What's Up Doc - The Power of the Imagination


Here is an curious book: Imagining Monsters, re: a fantastical occurence involving a human giving birth to rabbits. The Mary Toft hoax. I almost finished the Toft book but someone loaned me The God Delusion and I was forced to abandon it.

I am deeply moved by monsters - be they in books, movies, the White House. I have always been drawn to this kind of subject matter, our response to monstronsities, the grotesque, our need in some cases to invent monsters to explain or excuse. Raeblais' giants, Greek mythology. Creature from the Black Lagoon (can he be on the same stage?). I love them all. But back to the book.

Here is a synopsis I grabbed from Amazon.

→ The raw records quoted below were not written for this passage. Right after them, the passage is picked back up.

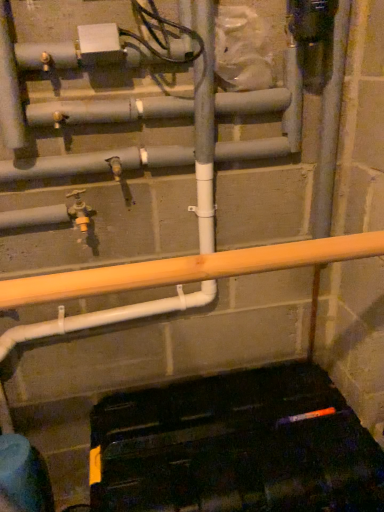
Question: Is gray matte pipe at center looking in the opposite direction of gray matte pipe at center, acting as the 1th pipe starting from the bottom?

Choices:
 (A) no
 (B) yes

Answer: (B)

Question: Is gray matte pipe at center next to gray matte pipe at center, acting as the second pipe starting from the top, and touching it?

Choices:
 (A) no
 (B) yes

Answer: (A)

Question: Is gray matte pipe at center not within gray matte pipe at center, acting as the second pipe starting from the top?

Choices:
 (A) no
 (B) yes

Answer: (B)

Question: From a real-world perspective, is gray matte pipe at center on gray matte pipe at center, acting as the 1th pipe starting from the bottom?

Choices:
 (A) no
 (B) yes

Answer: (A)

Question: Is gray matte pipe at center closer to camera compared to gray matte pipe at center, acting as the second pipe starting from the top?

Choices:
 (A) no
 (B) yes

Answer: (B)

Question: Is gray matte pipe at center at the left side of gray matte pipe at center, acting as the second pipe starting from the top?

Choices:
 (A) yes
 (B) no

Answer: (B)

Question: Would you say matte gray pipe at upper center, the 2th pipe when ordered from bottom to top, contains matte yellow valve at center-left?

Choices:
 (A) no
 (B) yes

Answer: (A)

Question: Does matte gray pipe at upper center, arranged as the 1th pipe when viewed from the top, have a greater height compared to matte yellow valve at center-left?

Choices:
 (A) no
 (B) yes

Answer: (A)

Question: Can you confirm if matte gray pipe at upper center, arranged as the 1th pipe when viewed from the top, is smaller than matte yellow valve at center-left?

Choices:
 (A) no
 (B) yes

Answer: (A)

Question: From the image's perspective, is matte gray pipe at upper center, the 2th pipe when ordered from bottom to top, located beneath matte yellow valve at center-left?

Choices:
 (A) yes
 (B) no

Answer: (B)

Question: Is matte gray pipe at upper center, arranged as the 1th pipe when viewed from the top, thinner than matte yellow valve at center-left?

Choices:
 (A) yes
 (B) no

Answer: (A)

Question: Is matte gray pipe at upper center, arranged as the 1th pipe when viewed from the top, outside matte yellow valve at center-left?

Choices:
 (A) no
 (B) yes

Answer: (B)

Question: Is the surface of matte gray pipe at upper center, arranged as the 1th pipe when viewed from the top, in direct contact with gray matte pipe at center, acting as the second pipe starting from the top?

Choices:
 (A) yes
 (B) no

Answer: (A)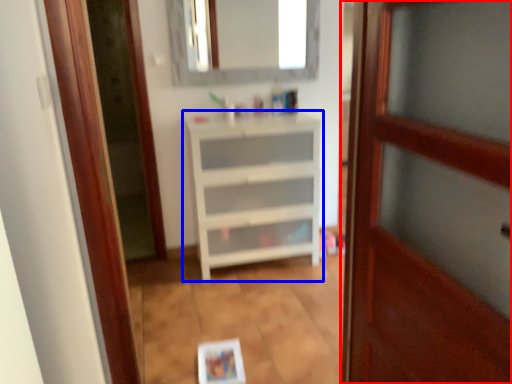
Question: Which object is further to the camera taking this photo, door (highlighted by a red box) or chest of drawers (highlighted by a blue box)?

Choices:
 (A) door
 (B) chest of drawers

Answer: (B)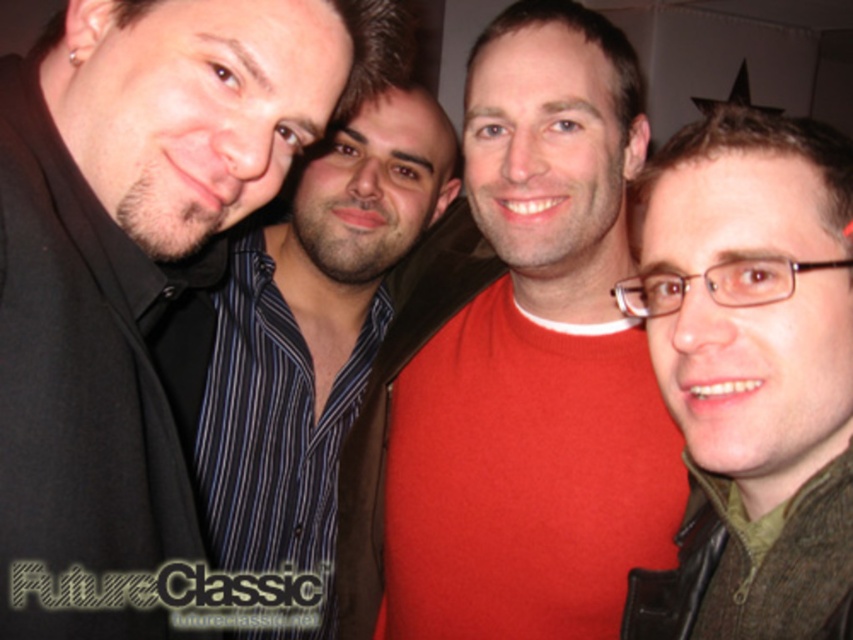
From the picture: You are a photographer trying to focus on the green wool sweater at right. The camera is currently focused on the point at coordinates point (752, 378). Is the sweater in focus?

Yes, the green wool sweater at right is located at point (752, 378), so the camera is focused on it.

You are at a party and want to take a photo with two friends wearing the red matte shirt at center and striped shirt at center. Based on their positions, which friend is standing lower in the photo?

The red matte shirt at center is located below striped shirt at center, so the friend wearing the red matte shirt at center is standing lower in the photo.

You are a photographer trying to adjust the lighting for a group photo. You notice a point at coordinates (517, 369) on the image. According to the scene description, what object is located at this point?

"In 1726, an illiterate woman from Surrey named Mary Toft announced that she had given birth to seventeen rabbits. Deceiving respected physicians and citizens alike, she created a hoax that held England spellbound for months. In Imagining Monsters, Dennis Todd tells the story of this bizarre incident and shows how it illuminates eighteenth-century beliefs about the power of imagination and the problems of personal identity. Mary Toft's outrageous claim was accepted because of a common belief that the imagination of a pregnant woman could deform her fetus, creating a monster within her. Drawing on largely unexamined material from medicine, embryology, philosophy, and popular "monster" exhibitions, Todd shows that such ideas about monstrous births expressed a fear central to scientific, literary, and philosophical thinking: that the imagination could transgress the barrier between mind and body.

In his analysis of the Toft case, Todd exposes deep anxieties about the threat this transgressive imagination posed to the idea of the self as stable, coherent, and autonomous. Major works of Pope and Swift reveal that they, too, were concerned with these issues, and Imagining Monsters provides detailed discussions of Gulliver's Travels and The Dunciad illustrating how these writers used images of monstrosity to explore the problematic nature of human identity. It also includes a provocative analysis of Pope's later work that takes into account his physical deformity and his need to defend himself in a society that linked a deformed body with a deformed character".

A cautionary note: the book is fairly graphic in its account of the pieces parts aspect of the "births".

2 comments:

Anonymous said...

Keith:

How cool! You should write some poems--no, a whole book---on this!

Keith said...

Working on it my friend.

Hell, if I get one done on it I'd be a happy camper.